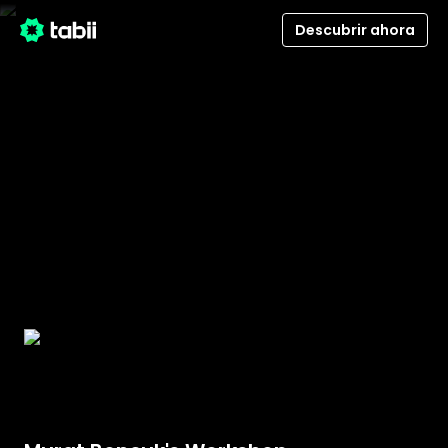
Descubrir ahora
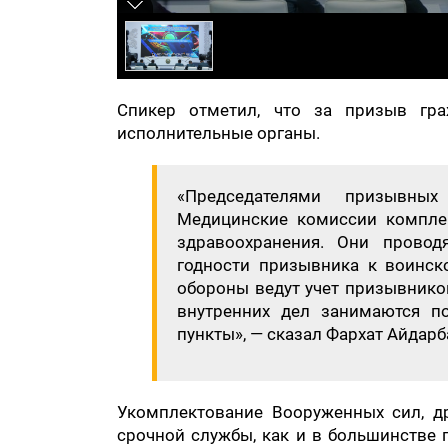
Спикер отметил, что за призыв гр
исполнительные органы.
«Председателями призывных
Медицинские комиссии комплек
здравоохранения. Они провод
годности призывника к воинск
обороны ведут учет призывнико
внутренних дел занимаются п
пункты», — сказал Фархат Айдарб
Укомплектование Вооруженных сил, д
срочной службы, как и в большинстве 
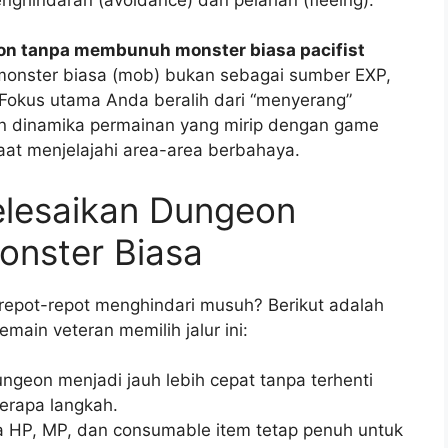
on tanpa membunuh monster biasa pacifist
nster biasa (mob) bukan sebagai sumber EXP,
 Fokus utama Anda beralih dari “menyerang”
an dinamika permainan yang mirip dengan game
at menjelajahi area-area berbahaya.
lesaikan Dungeon
nster Biasa
epot-repot menghindari musuh? Berikut adalah
ain veteran memilih jalur ini:
geon menjadi jauh lebih cepat tanpa terhenti
berapa langkah.
 HP, MP, dan consumable item tetap penuh untuk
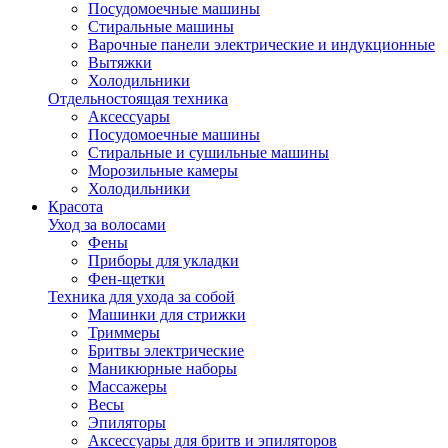
Посудомоечные машины
Стиральные машины
Варочные панели электрические и индукционные
Вытяжки
Холодильники
Отдельностоящая техника
Аксессуары
Посудомоечные машины
Стиральные и сушильные машины
Морозильные камеры
Холодильники
Красота
Уход за волосами
Фены
Приборы для укладки
Фен-щетки
Техника для ухода за собой
Машинки для стрижки
Триммеры
Бритвы электрические
Маникюрные наборы
Массажеры
Весы
Эпиляторы
Аксессуары для бритв и эпиляторов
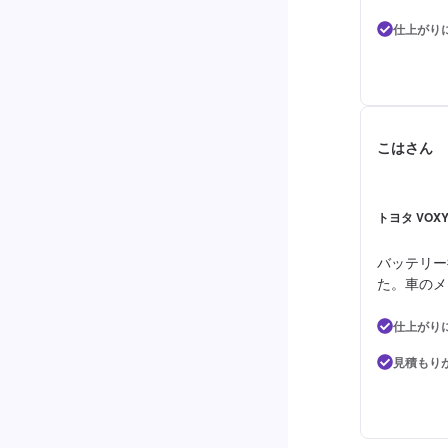
仕上がり
こはさん
トヨタ VOX
バッテリー
た。車のメ
仕上がり
見積もり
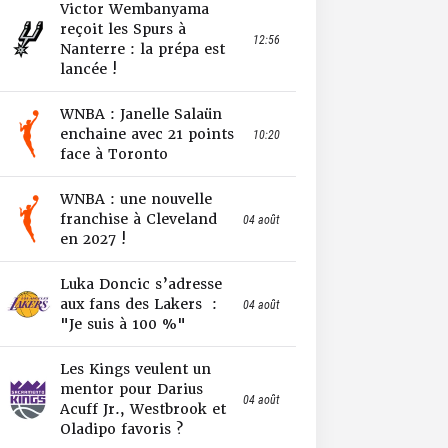
Victor Wembanyama
reçoit les Spurs à
12:56
Nanterre : la prépa est
lancée !
WNBA : Janelle Salaün
enchaine avec 21 points
10:20
face à Toronto
WNBA : une nouvelle
franchise à Cleveland
04 août
en 2027 !
Luka Doncic s’adresse
aux fans des Lakers :
04 août
"Je suis à 100 %"
Les Kings veulent un
mentor pour Darius
04 août
Acuff Jr., Westbrook et
Oladipo favoris ?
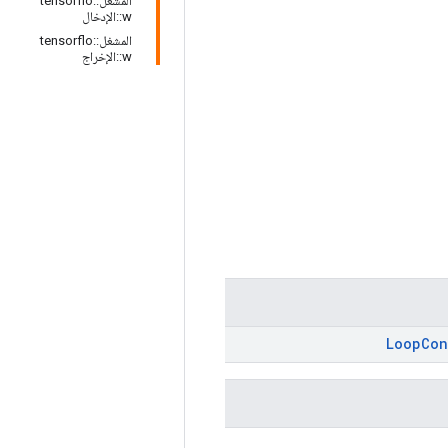
المشغل::tensorflo
w::الإدخال
المشغل::tensorflo
w::الإخراج
Loop
Con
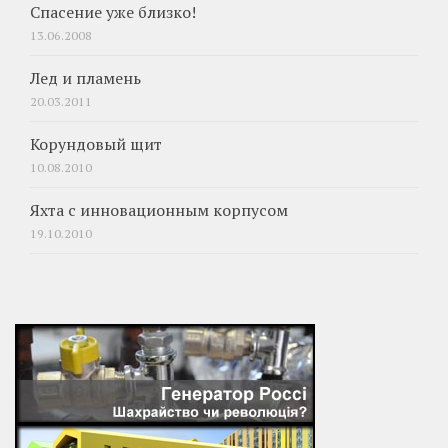
Спасение уже близко!
13.06.2008
Лед и пламень
20.03.2011
Корундовый щит
10.08.2010
Яхта с инновационным корпусом
19.10.2010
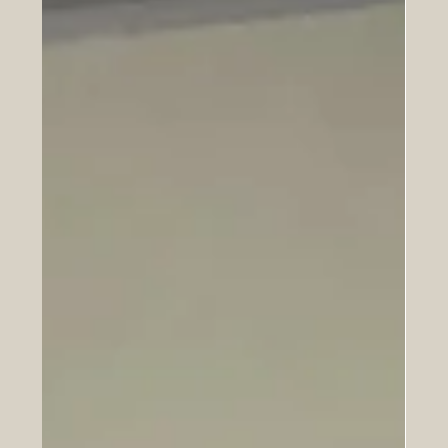
Packaging carton personnalisé pour valoriser vos
produits. Design soigné, impression de qualité et
solutions sur mesure par Imprimerie Pixel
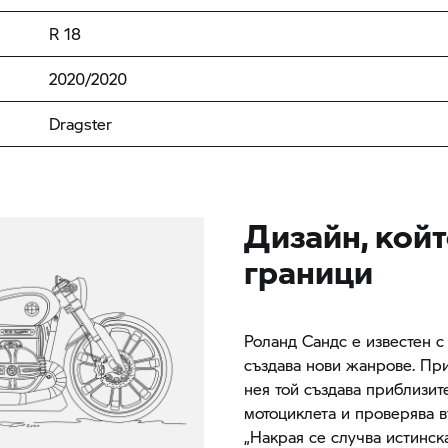
R 18
2020/2020
Dragster
Дизайн, кой
граници
Роланд Сандс е известен с
създава нови жанрове. При
нея той създава приблизит
мотоциклета и проверява в
„Накрая се случва истинск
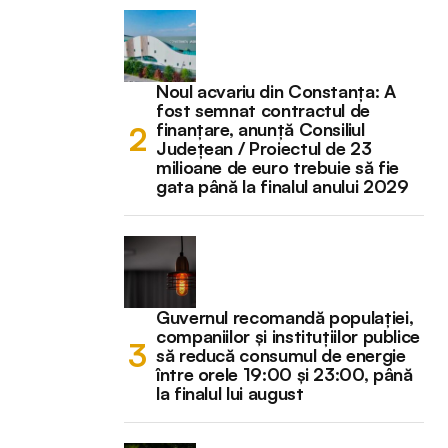
Noul acvariu din Constanța: A
fost semnat contractul de
finanțare, anunță Consiliul
Județean / Proiectul de 23
milioane de euro trebuie să fie
gata până la finalul anului 2029
Guvernul recomandă populației,
companiilor și instituțiilor publice
să reducă consumul de energie
între orele 19:00 și 23:00, până
la finalul lui august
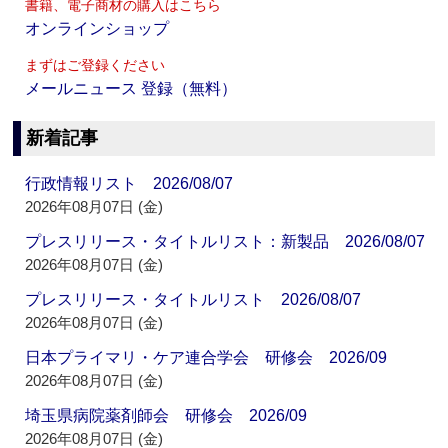
書籍、電子商材の購入はこちら
オンラインショップ
まずはご登録ください
メールニュース 登録（無料）
新着記事
行政情報リスト 2026/08/07
2026年08月07日 (金)
プレスリリース・タイトルリスト：新製品 2026/08/07
2026年08月07日 (金)
プレスリリース・タイトルリスト 2026/08/07
2026年08月07日 (金)
日本プライマリ・ケア連合学会 研修会 2026/09
2026年08月07日 (金)
埼玉県病院薬剤師会 研修会 2026/09
2026年08月07日 (金)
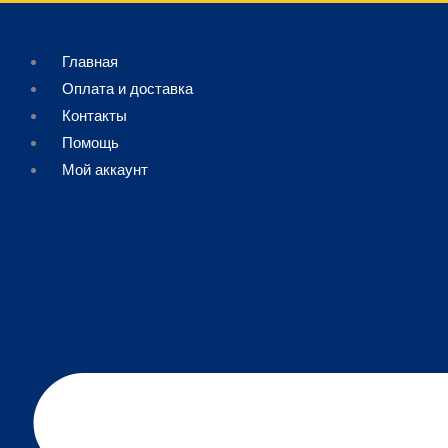
Перейти
Поиск
к
товаров
Главная
содержимому
Оплата и доставка
Контакты
Помощь
Мой аккаунт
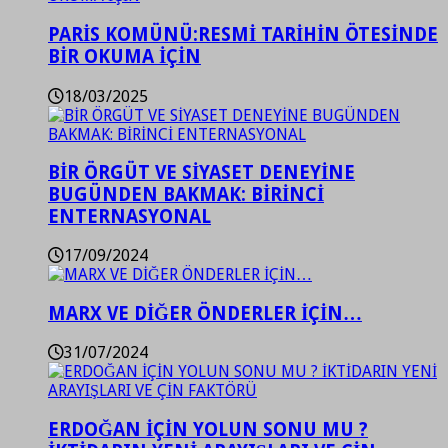
PARİS KOMÜNÜ:RESMİ TARİHİN ÖTESİNDE
BİR OKUMA İÇİN
18/03/2025
BİR ÖRGÜT VE SİYASET DENEYİNE
BUGÜNDEN BAKMAK: BİRİNCİ
ENTERNASYONAL
17/09/2024
MARX VE DİĞER ÖNDERLER İÇİN…
31/07/2024
ERDOĞAN İÇİN YOLUN SONU MU ?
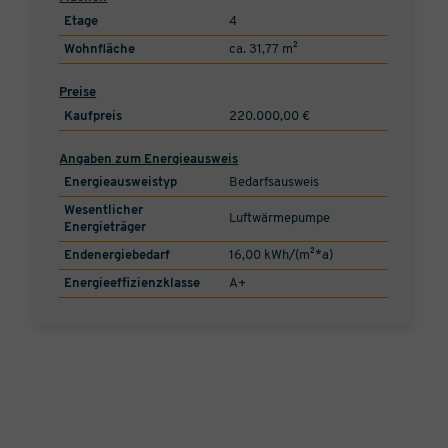
Etage
4
Wohnfläche
ca. 31,77 m²
Preise
Kaufpreis
220.000,00 €
Angaben zum Energieausweis
Energieausweistyp
Bedarfsausweis
Wesentlicher
Luftwärmepumpe
Energieträger
Endenergiebedarf
16,00 kWh/(m²*a)
Energieeffizienzklasse
A+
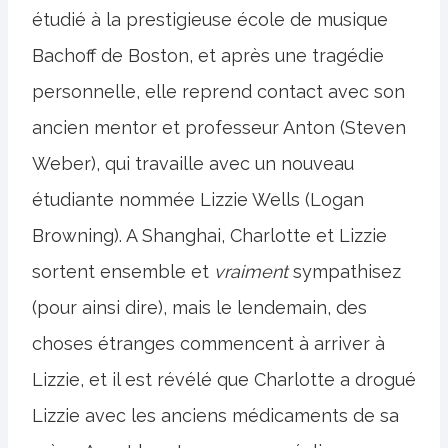
étudié à la prestigieuse école de musique
Bachoff de Boston, et après une tragédie
personnelle, elle reprend contact avec son
ancien mentor et professeur Anton (Steven
Weber), qui travaille avec un nouveau
étudiante nommée Lizzie Wells (Logan
Browning). A Shanghai, Charlotte et Lizzie
sortent ensemble et
vraiment
sympathisez
(pour ainsi dire), mais le lendemain, des
choses étranges commencent à arriver à
Lizzie, et il est révélé que Charlotte a drogué
Lizzie avec les anciens médicaments de sa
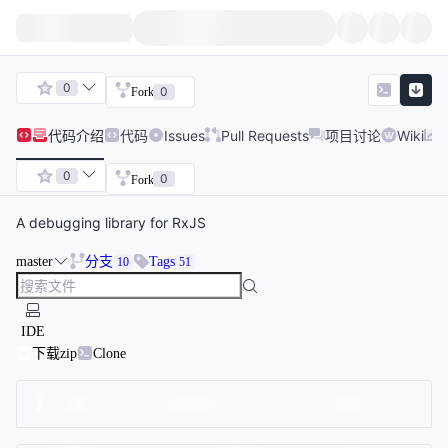
0
0
Fork
代码
介绍
代码
Issues
Pull Requests
项目讨论
Wiki
0
0
Fork
A debugging library for RxJS
master
分支
Tags
10
51
IDE
下载zip
Clone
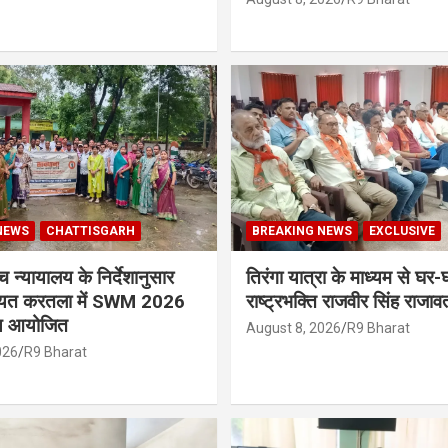
NEWS
CHATTISGARH
BREAKING NEWS
EXCLUSIVE
 न्यायालय के निर्देशानुसार
तिरंगा यात्रा के माध्यम से घर-घ
ायत करतला में SWM 2026
राष्ट्रभक्ति राजवीर सिंह राजाव
षण आयोजित
August 8, 2026
R9 Bharat
026
R9 Bharat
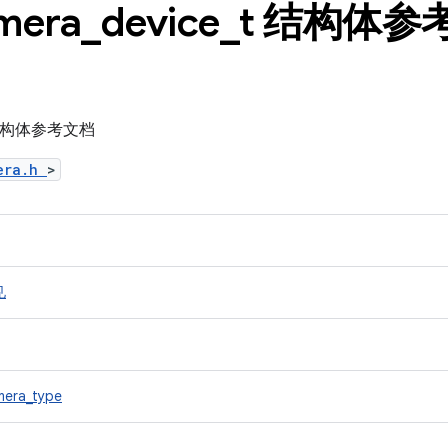
mera
_
device
_
t 结构体参
_t 结构体参考文档
mera.h
>
见
mera_type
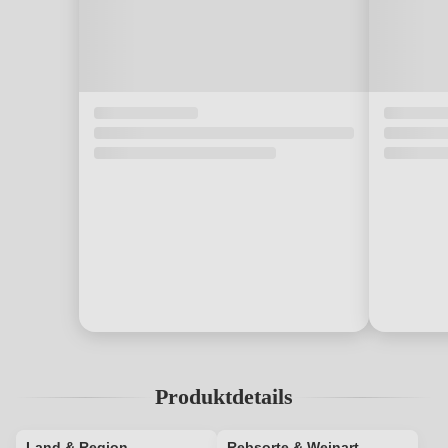
Produktdetails
Land & Region
Rebsorte & Weinart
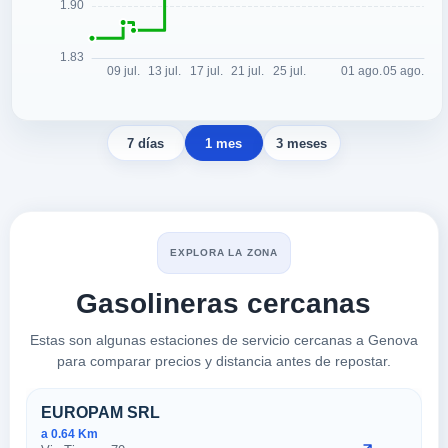
7 días
1 mes
3 meses
EXPLORA LA ZONA
Gasolineras cercanas
Estas son algunas estaciones de servicio cercanas a Genova
para comparar precios y distancia antes de repostar.
Estaciones cercanas en Genov
EUROPAM SRL
a 0.64 Km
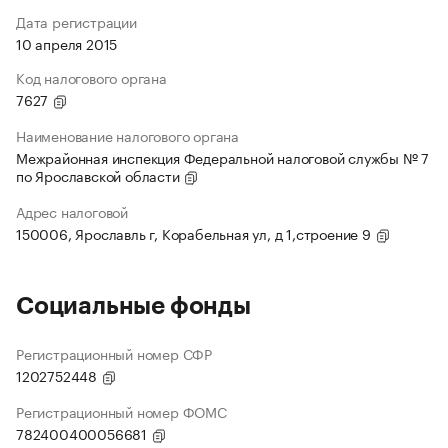
Дата регистрации
10 апреля 2015
Код налогового органа
7627
Наименование налогового органа
Межрайонная инспекция Федеральной налоговой службы № 7
по Ярославской области
Адрес налоговой
150006, Ярославль г, Корабельная ул, д 1,строение 9
Социальные фонды
Регистрационный номер СФР
1202752448
Регистрационный номер ФОМС
782400400056681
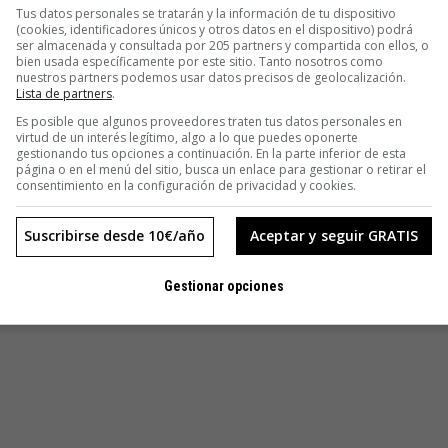
ido tanto éxito. Pero fue así. La demanda de los
calzones de
Tus datos personales se tratarán y la información de tu dispositivo
(cookies, identificadores únicos y otros datos en el dispositivo) podrá
e sus productos estrella, la cinta de VHS para hacer aerobic
ser almacenada y consultada por 205 partners y compartida con ellos, o
bien usada específicamente por este sitio. Tanto nosotros como
sado todavía, a pesar de que fueron lanzados hace años.
nuestros partners podemos usar datos precisos de geolocalización.
Lista de partners
.
Es posible que algunos proveedores traten tus datos personales en
virtud de un interés legítimo, algo a lo que puedes oponerte
 de Harold Vas. El supervisor de cuentas de esta agencia
gestionando tus opciones a continuación. En la parte inferior de esta
o como monitor de aerobic para practicar en casa. “No hacía
página o en el menú del sitio, busca un enlace para gestionar o retirar el
consentimiento en la configuración de privacidad y cookies.
tienda porque ya teníamos un personaje real. Tampoco hacía
 un buen nombre de personaje. Y, además, no tiene que actuar.
Suscribirse desde 10€/año
Aceptar y seguir GRATIS
una duración mayor que los de las teletiendas convencionales
abituales de estos espacios”, indica Olivares.
Gestionar opciones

* JOB:
Report how many lines in the listing above contain the string "службы", giving the number alone.

* RESULT OF THE TASK:
2